Lord Macdonald, who led the prosecution service in England and Wales for five years, warned that the courts risked being swept up in a "collective loss of proportion", passing jail terms that lack "humanity or justice".
Meanwhile his fellow Liberal Democrat peer Lord Carlile, the barrister who was until this year the government's independent adviser on terrorism strategy, warned against ministerial interference in the judicial process, arguing that "just filling up prisons" would not prevent future problems.
David Cameron, who last week promised severe punishments for rioters, saying he hoped courts would use "exemplary" sentences to deter future riots, praised the sentencing decisions, which have included two jailed for four years each for inciting riots on Facebook – riots that never took place – and one person sent to prison for six months for stealing £3.50 worth of water.
Is it just to punish someone more harshly because the crime they committed took place in the context of an alarming collective disorder? It depends on whether the crime was itself aimed at taking advantage of an existing social disorder. Those that rob people who are fleeing from a natural disaster, knowing there is not likely to be much help for them, or who burglarize their vacated houses, arguably deserve more severe punishment. But in the case of the riots the crimes are themselves, in aggregate, what makes the disaster. Indeed, once we acknowledge the collective aspect of riots, there is an argument that participants are less culpable for their crimes since they are giving into a much observed tendency to follow the example of others. Instead, this appears to violate one of our central values about criminal punishment, that people face punishments proportionate to the their desert and uniformly with equally culpable individuals. Instead we have the price of crimes moving like equity prices to reflect gyrations in public anxiety.
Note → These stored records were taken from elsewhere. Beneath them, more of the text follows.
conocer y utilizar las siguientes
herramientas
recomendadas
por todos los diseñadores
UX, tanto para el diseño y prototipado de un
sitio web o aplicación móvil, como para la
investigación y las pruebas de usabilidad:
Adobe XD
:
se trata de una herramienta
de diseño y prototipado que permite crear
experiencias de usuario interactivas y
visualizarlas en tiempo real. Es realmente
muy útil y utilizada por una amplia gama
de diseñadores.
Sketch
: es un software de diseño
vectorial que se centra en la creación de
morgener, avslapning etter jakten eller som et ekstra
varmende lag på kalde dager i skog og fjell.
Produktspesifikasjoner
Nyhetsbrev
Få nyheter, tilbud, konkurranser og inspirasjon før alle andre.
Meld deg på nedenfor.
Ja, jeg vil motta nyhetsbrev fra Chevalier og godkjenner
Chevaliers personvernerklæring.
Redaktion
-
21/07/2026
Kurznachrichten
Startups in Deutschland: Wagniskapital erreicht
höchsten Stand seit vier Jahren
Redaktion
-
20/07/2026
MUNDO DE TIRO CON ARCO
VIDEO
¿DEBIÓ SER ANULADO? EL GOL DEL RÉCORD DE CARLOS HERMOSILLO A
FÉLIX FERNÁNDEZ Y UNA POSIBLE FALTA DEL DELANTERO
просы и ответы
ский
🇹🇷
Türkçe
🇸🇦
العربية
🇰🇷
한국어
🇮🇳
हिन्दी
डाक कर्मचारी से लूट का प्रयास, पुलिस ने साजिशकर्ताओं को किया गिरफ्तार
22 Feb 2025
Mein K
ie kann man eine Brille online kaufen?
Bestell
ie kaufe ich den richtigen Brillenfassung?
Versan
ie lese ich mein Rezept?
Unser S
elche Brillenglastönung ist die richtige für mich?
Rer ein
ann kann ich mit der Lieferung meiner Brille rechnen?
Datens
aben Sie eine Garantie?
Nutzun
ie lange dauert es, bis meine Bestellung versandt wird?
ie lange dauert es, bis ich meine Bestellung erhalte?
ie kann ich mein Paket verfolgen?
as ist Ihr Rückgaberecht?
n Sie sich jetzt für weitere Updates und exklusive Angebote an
Nor is it clear that tough sentences for rioters is good social control for the increasingly tight resources of the UK and the US. As Lord Carlisle suggested in the passage quoted above, there is no reason at this point in our history to view expanded incarceration as a good way to bolster social control. England has more than twice the incarceration rate it had in the mid-1990s, a period of few if any riots. Some no doubt believe that future rioters will heed the harsh lesson being taught their cousins. No doubt Charlie Gilmore, university student (and son of Pink Floyd guitarist David Gilmore) who was given a 16 month prison sentence for participating in some disorderly events during the student fee demonstrations last December (read Stephen Bates' reporting in the Guardian) is unlikely to offend in that way again. That may be true for some of the individuals being punished now as well, although we will never know whether far more lenient but still undesired sentences would accomplish. But it is not clear it is true for the next Charlie Gilmore or young riot looter.